Please don’t ask me to tell you what I will be doing next week. I am not quite sure what I am doing right now. However, I can tell you, to the day and hour when our three year, $100-million project will be complete.
One of the advantages that CPM (Critical Path Method planning and scheduling) provides the project manager is the ability to calculate (and recalculate as Change so often occurs) a schedule of when tasks are to performed some time in the future, leading to a definitive expectation of a completion date. At least that is what we were taught in the software tutorial. But the real truth is somewhat more complex.
Network logic calculations involve a field of mathematics called merge bias wherever two or more paths of the logic network meet. As a result, normal rules of statistics and averaging are not applied in standard CPM analysis. This was well known (and written about) by the original developers of CPM and its cousin, PERT (Project Evaluation Review Technique, developed by U.S. Navy for its Polaris Missile program shortly after the development of CPM). The developers of CPM and PERT both understood that individual activity durations are estimates and have a known degree of error. Both understood that (subject to systemic errors in estimating) these errors tend to cancel each other out to a large degree. Both also understood the same is not true when solving CPM calculations. But these mathematicians also knew the computers of the 1950s could not solve these types of problems.
Therefore, the developers of CPM used a “fudge factor” – they suggested that the completion date of the CPM was overly optimistic and required a contingency. To quote James J. O’Brien, in his original edition of his classic text, CPM in Construction Management (1965, McGraw-Hill):
There is a definite tendency for the actual completion date to exceed the first CPM end date. It is, then, reasonable to allow for some contingency between the CPM end and the actual desired completion dates. There is no definite answer on how much contingency to allow for, because it will vary with the specific circumstances of the project. However, if you need a 12-month period for completion of the project, set your CPM goal at about 11 months, and so forth. Some people have been reluctant to set a flat contingency at the end of the schedule. Contingency can be buried in the activity estimates, but if it is, you will not be able to separate true estimates from contingency.
The developers of PERT used a “pseudo-fudge factor,” a statistical averaging approach to the tolerances for each activity (or time period between events) using the famous formula of (Optimistic + 4 x Most Likely + Pessimistic)/6. This formula approximates a normal distribution and provides a statistically adjusted solution. While their method is valid when working with a list of numbers, such as a cost estimate, it fails to account for merge bias. Having claimed the mantle of a statistical approach, many practitioners forgot or ignored that the PERT solution still requires the same contingency as CPM. Witness the many government R&D projects that overrun their schedule.

_DATA LINES_.
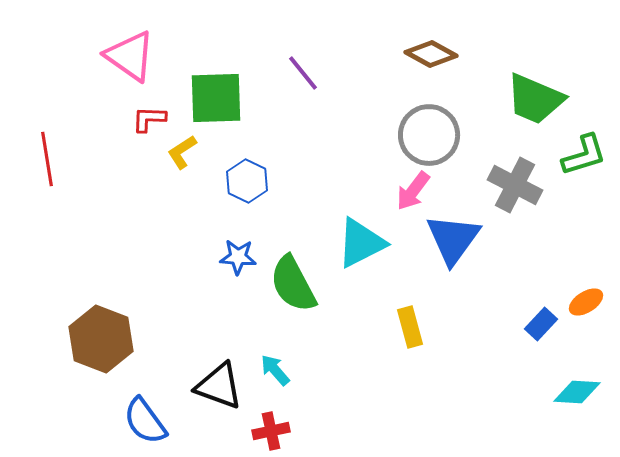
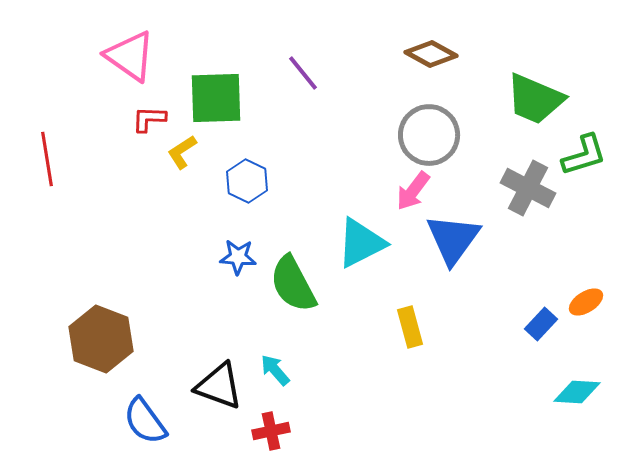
gray cross: moved 13 px right, 3 px down
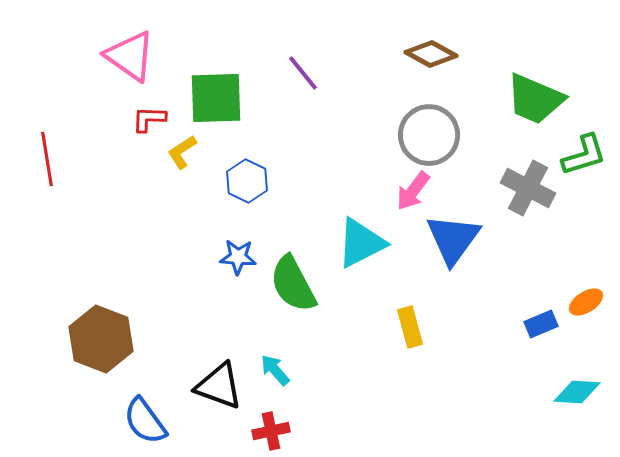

_WHAT THE TASK ASKS_.
Copy the scheduling text from "Please don’t ask" to "somewhat more complex.", switching "next week" to "next month". Rely only on the scheduling text itself.

_RESULT FOR THIS EXERCISE_.
Please don’t ask me to tell you what I will be doing next month. I am not quite sure what I am doing right now. However, I can tell you, to the day and hour when our three year, $100-million project will be complete.
One of the advantages that CPM (Critical Path Method planning and scheduling) provides the project manager is the ability to calculate (and recalculate as Change so often occurs) a schedule of when tasks are to performed some time in the future, leading to a definitive expectation of a completion date. At least that is what we were taught in the software tutorial. But the real truth is somewhat more complex.